冬の星座の先触れとして、隣り合うぎょしゃ座とともに秋に現れるおうし座。東から昇る時には、角を下にして逆立ちした姿です。そして、上空へと昇っていき、西空に移った時にようやく頭を上にした形になります。つまりおうし座は、しし座、あるいはオリオン座が進む方向(東から西)に体を向けた形になっているのに対し、後ろへと後退する姿で設定されていて、まるで後ずさるように進むわけです。
特異な点はもう一つあります。全天88の星座には、人物、神、動物、魔獣、器具や乗り物・建造物などがありますが、そのどれもが全体像を星座に投影させています。その中で、全体ではなく部分のみ、胸から上と前脚のみを投影させた星座がおうし座です(おうし座以外に部分のみの星座と言うとベガスス座のみ)。牡牛は、闘牛のように長大な角をかざしていますが、巨大な下半身はありません。このため、星空と星座の図像を組み合わせた星図を眺めると、他の星座のイメージサイズと比べて牡牛だけが不釣り合いなまでに巨大な姿で描かれることになり、圧倒的な存在感を放っています。

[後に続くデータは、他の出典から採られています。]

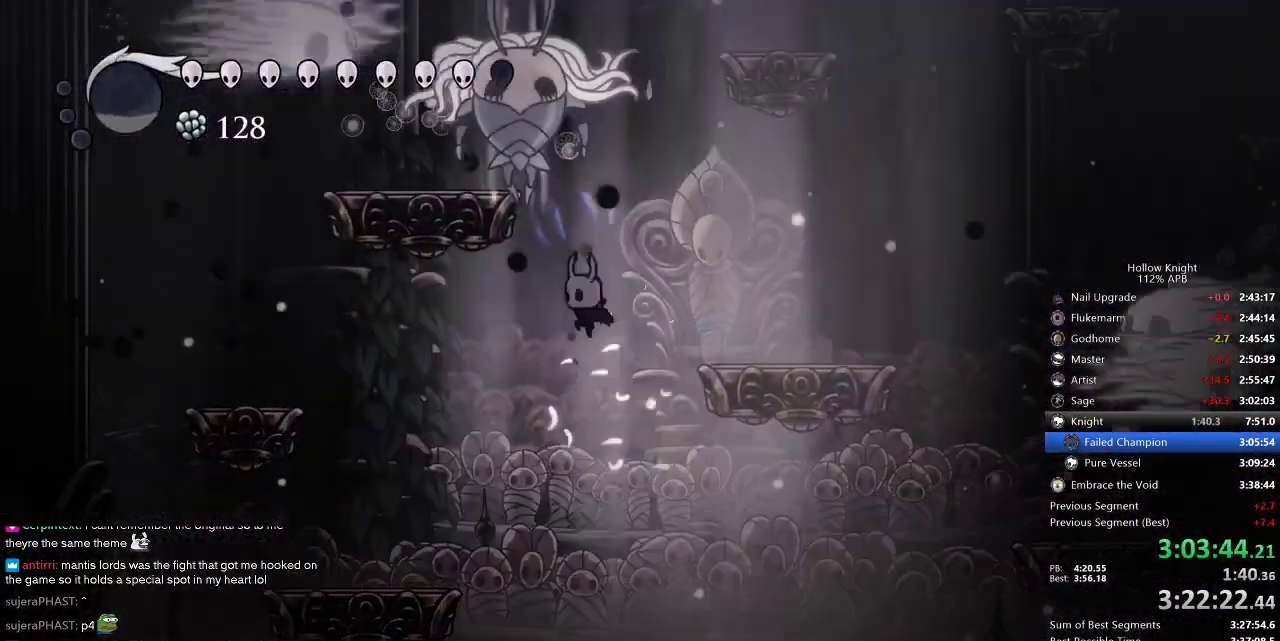
{"keys": ["left", "up"], "events": [[50, "up", "down"], [134, "nail", "down"], [217, "jump", "up"], [217, "nail", "up"]]}
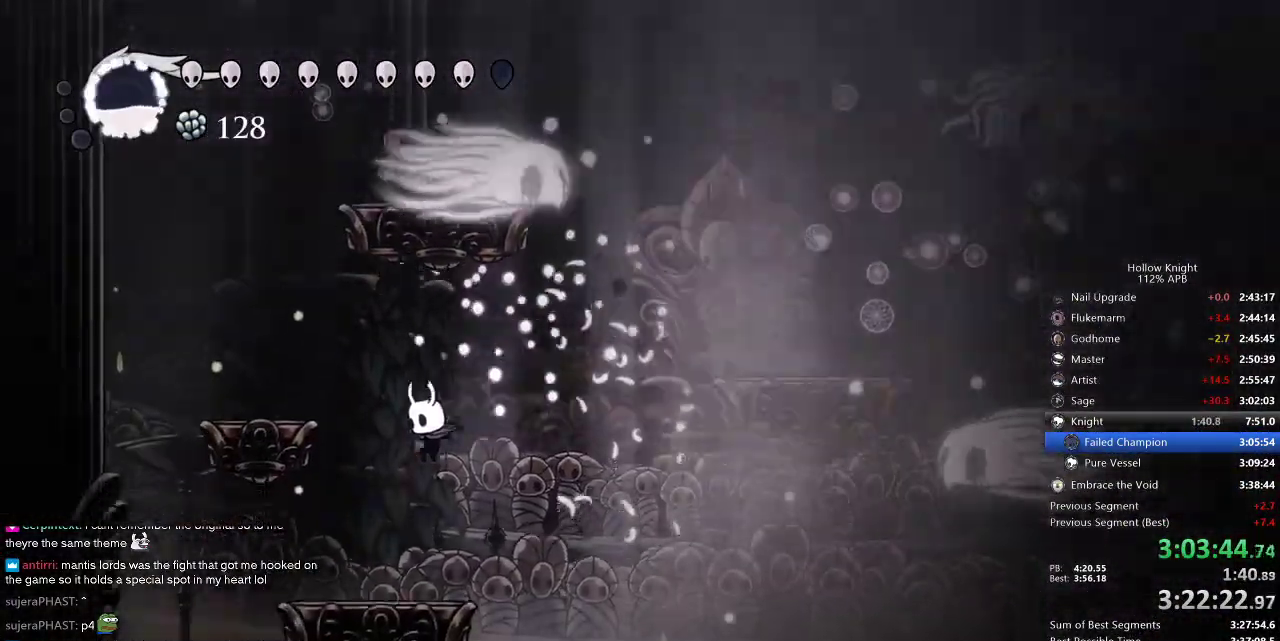
{"keys": ["right"], "events": [[150, "left", "up"], [150, "up", "up"], [234, "jump", "down"], [234, "right", "down"], [484, "jump", "up"]]}
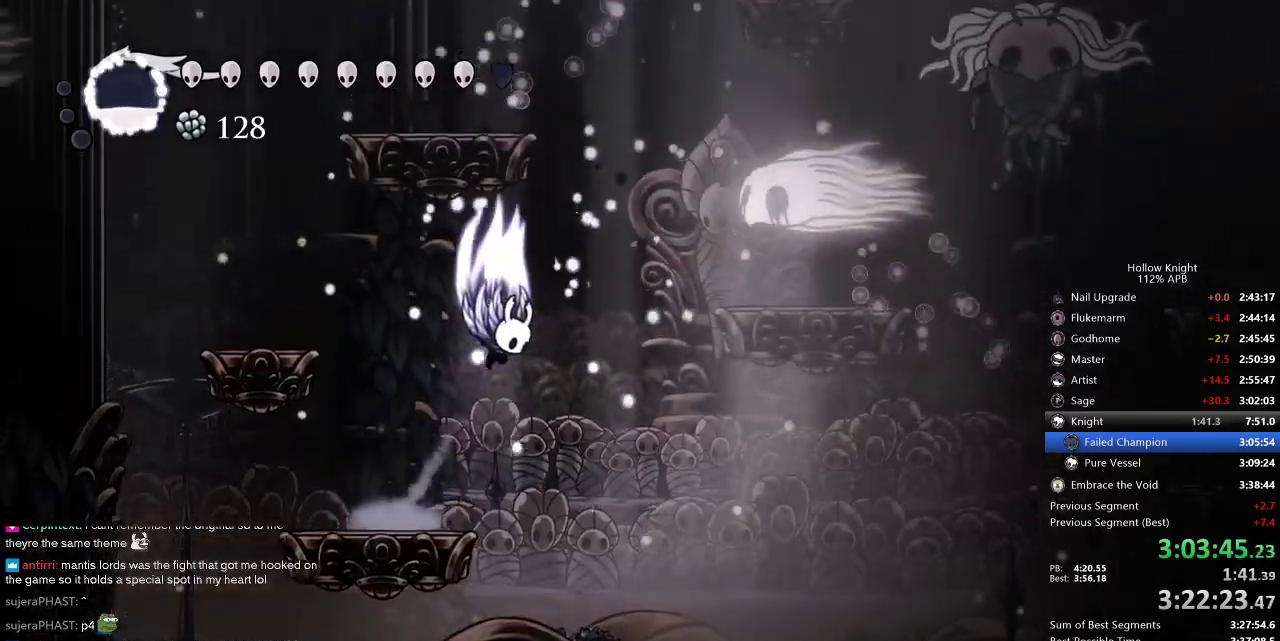
{"keys": [], "events": [[34, "jump", "down"], [117, "right", "up"], [217, "right", "down"], [367, "right", "up"], [367, "spell", "down"], [400, "jump", "up"], [500, "spell", "up"]]}
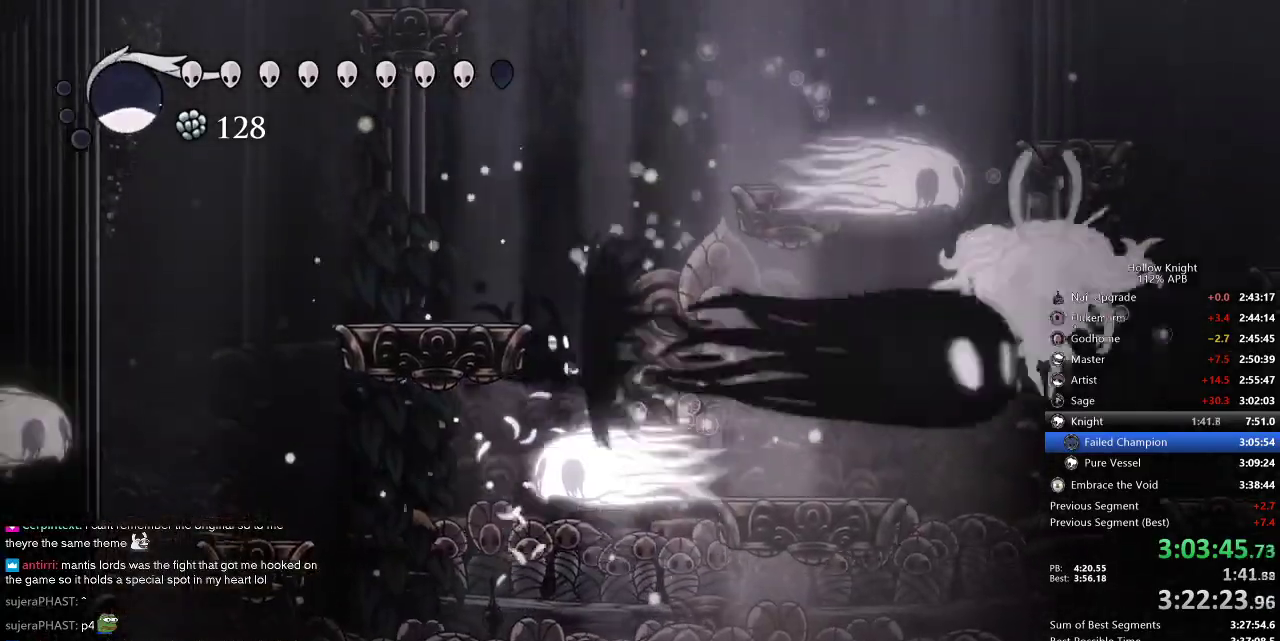
{"keys": ["right"], "events": [[100, "right", "down"], [434, "dash", "down"], [500, "dash", "up"]]}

おうし座のα星は牡牛の右目にあたるオレンジ色のアルデバラン(Aldebaran アラビア語の『後を追う者』)で、視等級は約0.85、全天21の一等星の一つです。
おおいぬ座のα星シリウス、こいぬ座のα星プロキオン、ふたご座のβ星ポルックス、ぎょしゃ座のα星カペラ、オリオン座のβ星リゲルとともに、壮大な「冬の大六角形(冬のダイヤモンドとも)」を構成するアルデバラン。地球からの距離は67光年とも。既に星として壮年期に当たる主系列星を過ぎ、年老いて巨星化しつつある星で、その半径は何と太陽の43倍以上というとてつもなく巨大な星です。

そのすぐそば、牡牛の顔を形成するように、V字型に若い散開星団・ヒアデス星団が、アルデバランに付き従うようにうっすらと輝きます。このアルデバランとヒアデス星団から東向きに二本の角の先端にあたるβ星エルナト、ζ(ゼータ)星「天関」がのび、より巨大なV字型を形成します。

そしてその反対側、牡牛の肩から首の付け根付近にあるのが、プレアデス星団です。東洋では昴(すばる)の名で知られる六つ星(または七つ星)が密集した特徴的な散開集団は、ギリシャ神話では狩猟と月の神であるアルテミスの侍女たちで、半神半人の狩人オリオンにつけ狙われて逃げまどっているという伝承が知られます。
実際、プレアデス星団を追うように、オリオン座は東から昇ってくるわけですが、プレアデス星団とオリオン座の間に挟まるのがアルデバランとヒアデス星団(牡牛の顔)にあたり、このため、プレアデス姉妹を追うオリオンから守護するように、角を振りかざしながら後退する牡牛、という一連の図像が出来上がっているわけです。
年老いた巨星が、ヒアデスとプレアデスという若い星団を守護するように、あるいは若い星々が孫たちのようにアルデバランに寄り添うかのような様は、おうし座が古来富貴や子孫繁栄のシンボルとされてきたこととも一致して興味深いものです。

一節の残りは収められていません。